The imbalance invests Carrey's performance with an extra degree of desperation. The Canadian has never held back in his efforts to bludgeon audiences into submission, but, in Dumb and Dumber To, he seems constantly on the point of falling to his knees and begging us to laugh.
Few will comply. Times have moved on and what once seemed simultaneously fresh and disgusting now feels depressingly threadbare. We begin with the decent joke you have seen in the trailer. Harry (Daniels) visits Lloyd (Carrey) in a care home where, for the last 20 years, he has apparently been rendered catatonic with unfulfilled love for Mary “Samsonite”.
It transpires that Lloyd has been playing a prank and, after chortling revelations, the two once again find themselves on the road.In truth, the script is not significantly weaker than that for the first film.
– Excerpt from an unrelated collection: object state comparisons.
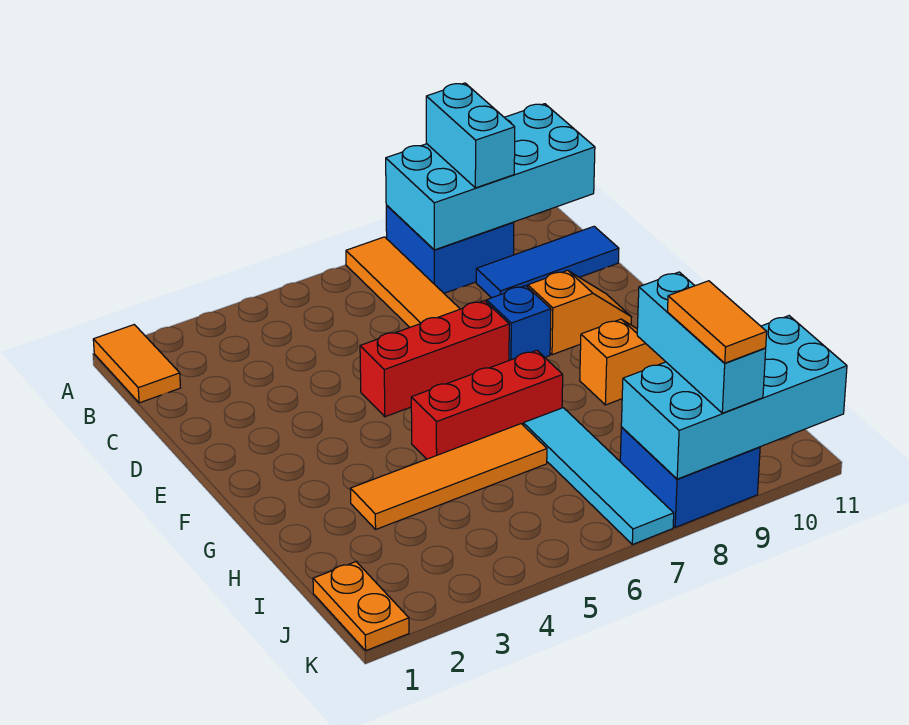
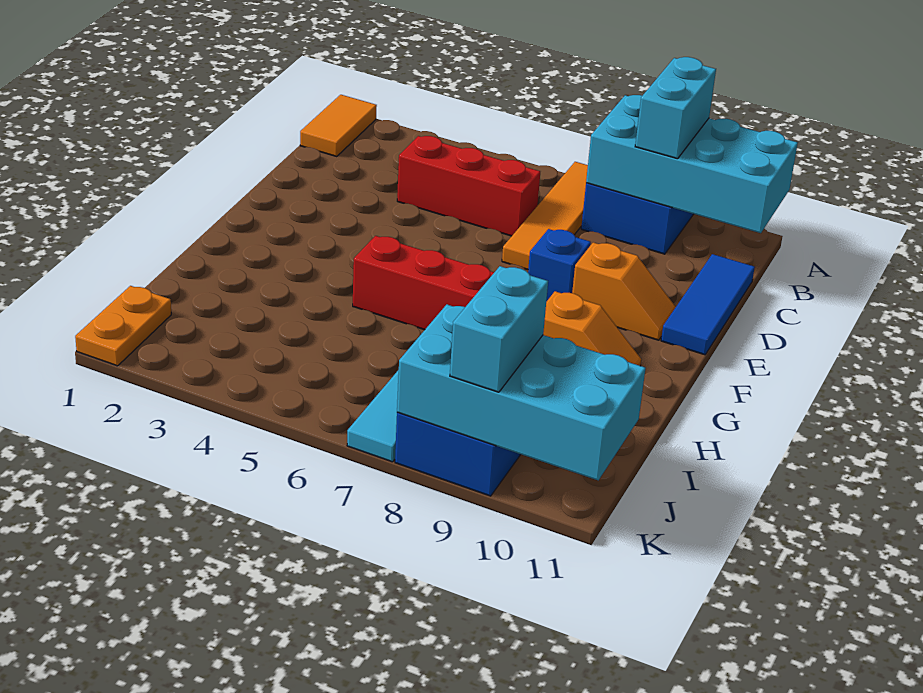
blue tile C9:C11 level 1 -> blue tile C11:E11 level 1
red brick E5:E7 level 1 -> red brick C4:C6 level 1
orange tile H3:H6 level 1 -> none
cyan brick I9:K9 level 3 -> cyan brick J9:K9 level 3
orange tile J9:K9 level 4 -> none

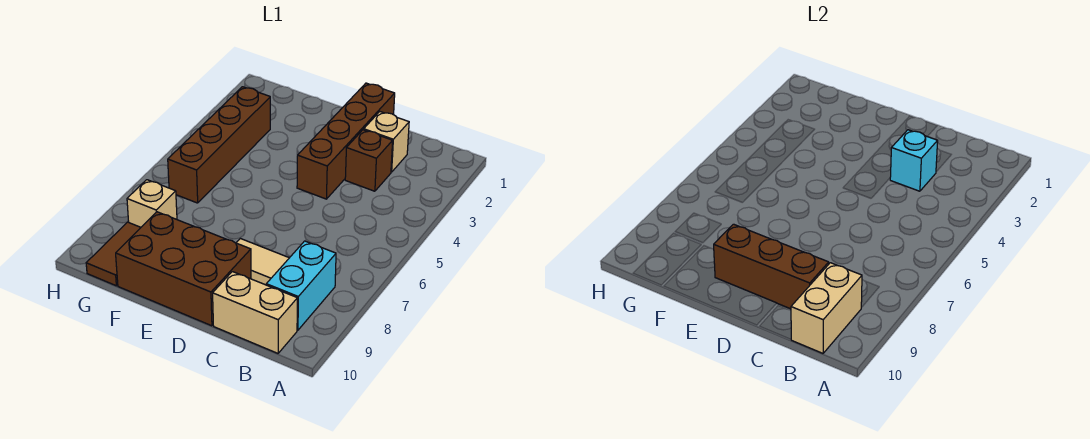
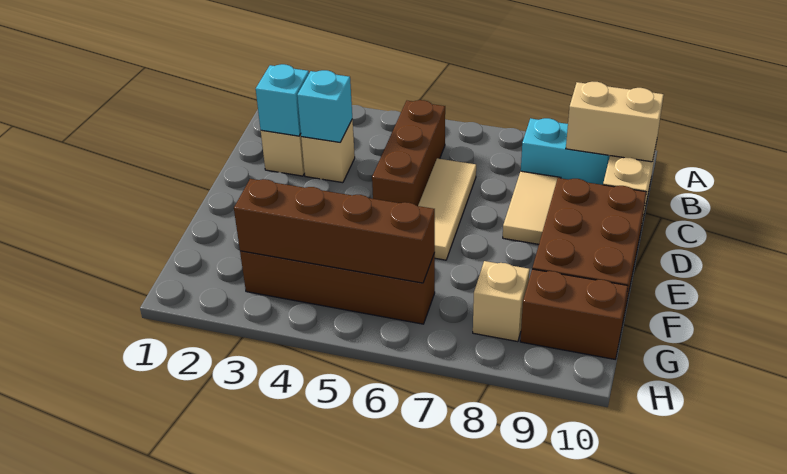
none -> cyan brick C2 level 2
brown brick C3 level 1 -> tan brick C3 level 1
none -> tan tile C6:E6 level 1
brown brick C9:E9 level 2 -> brown brick B5:D5 level 1
brown brick D1:D4 level 1 -> brown brick G3:G6 level 2
brown tile G9:G10 level 1 -> brown brick G9:G10 level 1

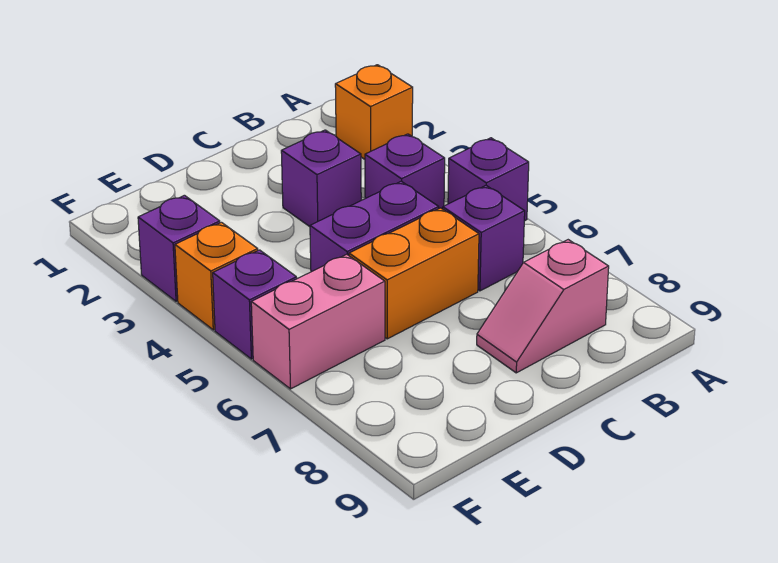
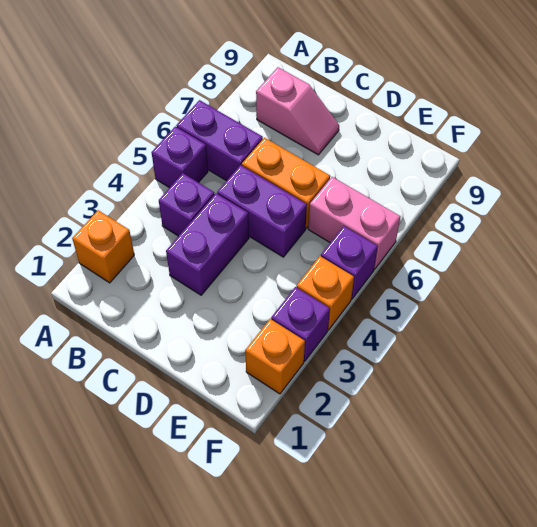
purple brick B6 level 1 -> purple brick A6:B6 level 1
purple brick C3 level 1 -> purple brick C3:C4 level 1
none -> orange brick F2 level 1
Daniels and Carrey resume their partnership as if little time has passed. But one can’t escape the sense that these gags needed novelty to thrive.
Perhaps the best comparison is with The Sex Pistols. Dumb and Dumber, still funny after all the convulsions, reminds us of the young punks bellowing Pretty Vacant at the 100 Club. Dumb and Dumber To suggests the butter-flogging Lydon playing to middle-aged festival-goers in luxury yurts. It's already made plenty of filthy lucre in the US.